II.1.a.4. Mise en place d’un Plan d’action feu Nouvelle-Calédonie :

* coordination des acteurs et des moyens,

* sensibilisation, prévention,

* suivi, surveillance,

* lutte,

* mesures répressives et incitatives,

* restauration, gestion de l’espace rural.

A cette fin, nous demandons d’ores et déjà l’application stricte des Rapports Bousses, et tout particulièrement :

* l’application du Code des Communes et la création de Centres de Secours équipés en hommes et en matériel dans les Communes où il n’y en a pas encore (En 2004, seules 10 communes sur 33 avaient un Centre de Secours),

* l’amélioration de l’équipement des Centres existants par du matériel et des véhicules adaptés (camions à chenilles…)

* l’organisation à l’échelle du Pays de la coordination des moyens et des réseaux par un commandement central de la Sécurité civile, un plan d’intervention de type Plan Orsec et une harmonisation des moyens de communication

* la mobilisation, en cas de besoin par convention, des moyens de l’armée (hélicoptère de transport d’hommes et d’eau- 3 000 litres)

* l’implication, par un travail de proximité, des populations locales, dans la prévention, la lutte, la répression et la réhabilitation des sites,

* la poursuite, en amont, de la sensibilisation et de la prévention en luttant contre les causes du feu.

Nous demandons notamment que soit mis un terme, et ce dès cet été :

* à l’utilisation d’engins inflammables par les forces armées dans le cadre de leurs manœuvres, en périodes de sécheresse,

* à la vente et à l’utilisation des feux d’artifices par des particuliers.

II.1.a.5. L’organisation d’une politique de lutte contre les espèces envahissantes.

* Par une coordination des services compétents (phytosanitaire et zoosanitaire, douanes, services provinciaux de l’environnement…).

* Par l’application de mesures appropriées pour empêcher ces espèces de porter atteinte à la biodiversité locale :

1.       évaluation du coût des impacts économiques et environnementaux consécutifs à l’introduction d’espèces indésirables,

2.       procéder à une étude d’impact avant toute introduction d’espèce exogène,

3.       organiser auprès du public des campagnes de sensibilisation sur les dangers des espèces envahissantes (tortues de Floride…) et la difficulté de leur éradication de ces espèces,

4.       contrôler les populations de cerfs afin que leur pression sur le milieu n’empêche pas la régénération de celui-ci, mettre en défens certains secteurs particulièrement menacés,

5.       organiser un dispositif de « biosécurité « comportant un contrôle des passagers, la formation des personnels, la coordination des services, le contrôle des ports et des marchandises importées (ex : charbon…), l’instauration de périmètres de sécurité…

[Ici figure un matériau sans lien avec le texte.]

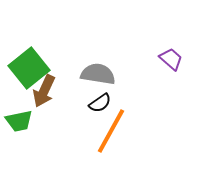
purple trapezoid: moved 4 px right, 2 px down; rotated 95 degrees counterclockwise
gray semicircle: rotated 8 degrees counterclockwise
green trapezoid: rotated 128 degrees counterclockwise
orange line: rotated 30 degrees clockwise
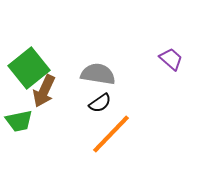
orange line: moved 3 px down; rotated 15 degrees clockwise
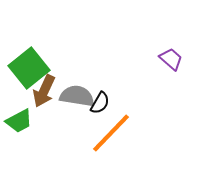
gray semicircle: moved 21 px left, 22 px down
black semicircle: rotated 25 degrees counterclockwise
green trapezoid: rotated 16 degrees counterclockwise
orange line: moved 1 px up
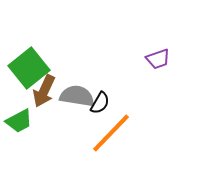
purple trapezoid: moved 13 px left; rotated 120 degrees clockwise
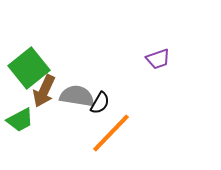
green trapezoid: moved 1 px right, 1 px up
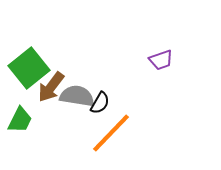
purple trapezoid: moved 3 px right, 1 px down
brown arrow: moved 7 px right, 4 px up; rotated 12 degrees clockwise
green trapezoid: rotated 36 degrees counterclockwise
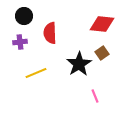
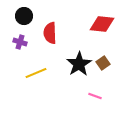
purple cross: rotated 24 degrees clockwise
brown square: moved 1 px right, 10 px down
pink line: rotated 48 degrees counterclockwise
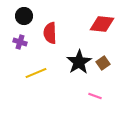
black star: moved 2 px up
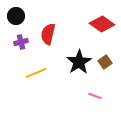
black circle: moved 8 px left
red diamond: rotated 30 degrees clockwise
red semicircle: moved 2 px left, 1 px down; rotated 15 degrees clockwise
purple cross: moved 1 px right; rotated 32 degrees counterclockwise
brown square: moved 2 px right, 1 px up
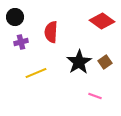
black circle: moved 1 px left, 1 px down
red diamond: moved 3 px up
red semicircle: moved 3 px right, 2 px up; rotated 10 degrees counterclockwise
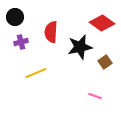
red diamond: moved 2 px down
black star: moved 1 px right, 15 px up; rotated 20 degrees clockwise
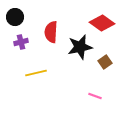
yellow line: rotated 10 degrees clockwise
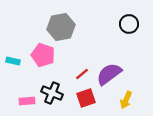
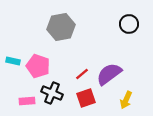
pink pentagon: moved 5 px left, 11 px down
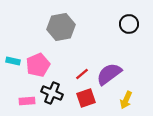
pink pentagon: moved 1 px up; rotated 30 degrees clockwise
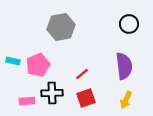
purple semicircle: moved 15 px right, 8 px up; rotated 120 degrees clockwise
black cross: rotated 25 degrees counterclockwise
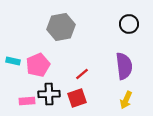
black cross: moved 3 px left, 1 px down
red square: moved 9 px left
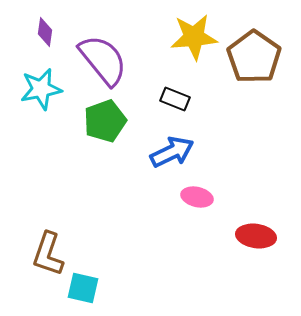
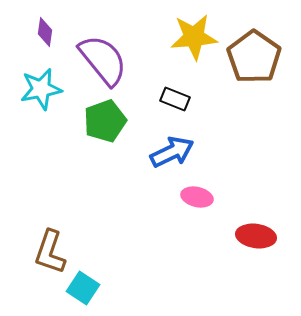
brown L-shape: moved 2 px right, 2 px up
cyan square: rotated 20 degrees clockwise
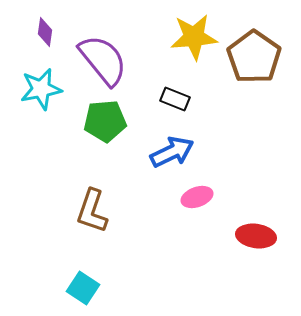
green pentagon: rotated 15 degrees clockwise
pink ellipse: rotated 32 degrees counterclockwise
brown L-shape: moved 42 px right, 41 px up
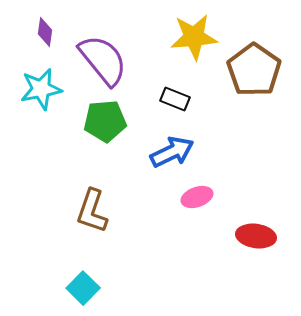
brown pentagon: moved 13 px down
cyan square: rotated 12 degrees clockwise
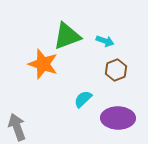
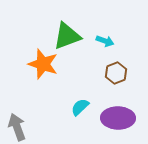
brown hexagon: moved 3 px down
cyan semicircle: moved 3 px left, 8 px down
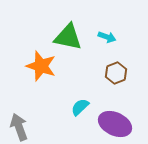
green triangle: moved 1 px right, 1 px down; rotated 32 degrees clockwise
cyan arrow: moved 2 px right, 4 px up
orange star: moved 2 px left, 2 px down
purple ellipse: moved 3 px left, 6 px down; rotated 24 degrees clockwise
gray arrow: moved 2 px right
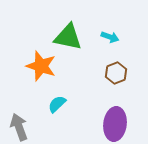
cyan arrow: moved 3 px right
cyan semicircle: moved 23 px left, 3 px up
purple ellipse: rotated 72 degrees clockwise
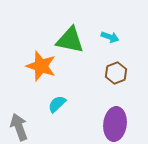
green triangle: moved 2 px right, 3 px down
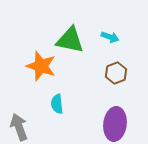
cyan semicircle: rotated 54 degrees counterclockwise
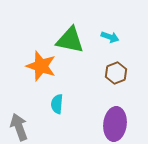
cyan semicircle: rotated 12 degrees clockwise
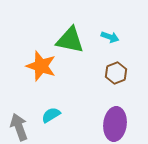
cyan semicircle: moved 6 px left, 11 px down; rotated 54 degrees clockwise
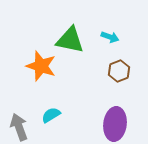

6.       identifier toutes les espèces envahissantes et mettre en œuvre les mesures les plus adaptées (Contrôle des introductions, interdiction d’introduction d’espèces potentiellement invasives et des lots de semences dont la pureté n’est pas garantie).

II.1.b. AUTRES MESURES

* Création d’un corps de gardes-natures s’inspirant de l’ONCFS en Métropole.

* Embaucher au niveau des collectivités et former des gardes-natures, ayant la fonction de guetteurs, chargé de donner l’alerte en cas de feu, mais aussi de sensibiliser les populations. Ces personnes pourraient également faire office de garde chasse ou de garde pêche, chargés de faire respecter les réglementations.

* Adoption d’une réglementation pour la protection du littoral concertation étroite avec les populations riveraines notamment autochtones.

* S’assurer que le Comité consultatif de l’environnement soit un outil réellement opérationnel et réactif avec une régularité de réunions de travail permettant la formalisation officielle des réponses aux problèmes environnementaux (exemples: plan d’action feu, schéma de valorisation des ressources minières et code de l’environnement).

* Application à tous les niveaux (industriel, ménager) du principe de pollueurs-payeurs et réinvestir l’argent collecté dans des projets environnementaux.

* En particulier le secteur impactant de l’activité minière devra verser une partie de ses bénéfices au profit d’un fonds pour l’environnement.